Somewhere during Eggs Benedict, she started to cry.

“He was such a sweet and gentle guy, really smart and I really liked him. I was doing everything to get him to cum. Every position, talking dirty. Finally I said, ‛will you please have an orgasm! I’m going to fuck you again before we go to sleep, we don’t have to do this for hours!’ He stopped, looked at me, then got up, got dressed and left!”

She didn’t know why.

Most of her sexual experience is of men who learned about sex with online porn, I suppose. Men who want her to talk dirty, to flail her hips so they could get off as if by their jack-off hand, want her on her knees or on top or backwards, frantically changing from one to the other. Sophia has been cum on and in so many times by men who didn’t care about her or what she would like, oblivious to her lack of emotional participation, that the beauty of sex is lost to her.

It’s become a performance for the benefit of somebody else. She no longer has the ability to be vulnerable, to trust, so that she can lose herself in the experience.

Worse, she has begun to resent sex because of what she has been through, and the demands of others. The beauty of sensuality is lost to the beauty most people would like to share it with.

What an crappy irony.

A lot women can relate. This isn’t the just the result of Sophia’s choices. Another woman I know was married for far too long to a man who humiliated her into starvation because he liked fucking skinny women. When he wanted sex, which was often several times a day, she was used so he could get off. Part of the routine, or there would be consequences, was that she had to fake a convincing orgasm.

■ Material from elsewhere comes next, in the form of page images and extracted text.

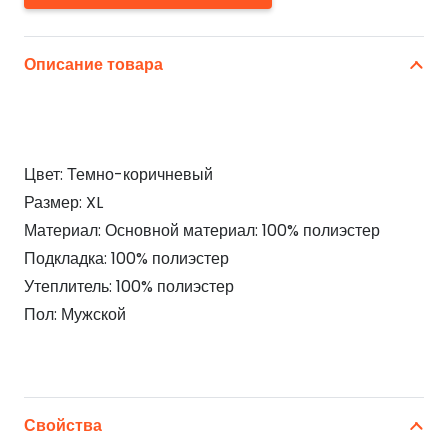
Описание товара
Цвет: Темно-коричневый
Размер: XL
Материал: Основной материал: 100% полиэстер
Подкладка: 100% полиэстер
Утеплитель: 100% полиэстер
Пол: Мужской
Свойства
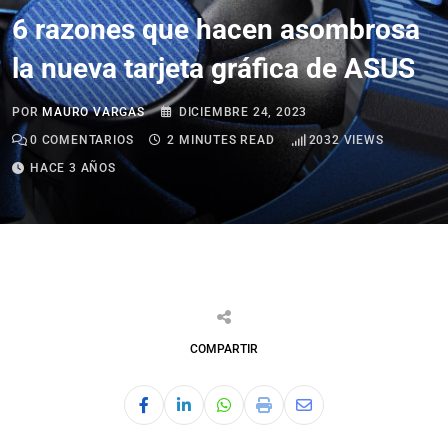
6 razones que hacen asombrosa
la nueva tarjeta gráfica de ASUS
POR
MAURO VARGAS
DICIEMBRE 24, 2023
0
COMENTARIOS
2 MINUTES READ
2032
VIEWS
HACE 3 AÑOS
COMPARTIR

I don’t know if Sophia will ever heal, if the right man (or woman) will fall in love with the girl within and with tremendous strength, maturity and patience, bring her back into womanhood in the right way. What a gift that would be, but how risky for Sophia, to let herself become that vulnerable.

I could blame men for this, but I’m not going to. In many ways, the price they pay for the lack of love and romance is just as great, though masked by power imbalance. That’s as far as I’m going down that road, for the moment.

You may question my morality, and the fact that I love men and sometimes enjoy more than one simultaneously, and sometimes enjoy all that in “public.” But I’m so thankful that I was empowered to own my own sexuality, regardless of what you think, and to celebrate that when and where and how I choose.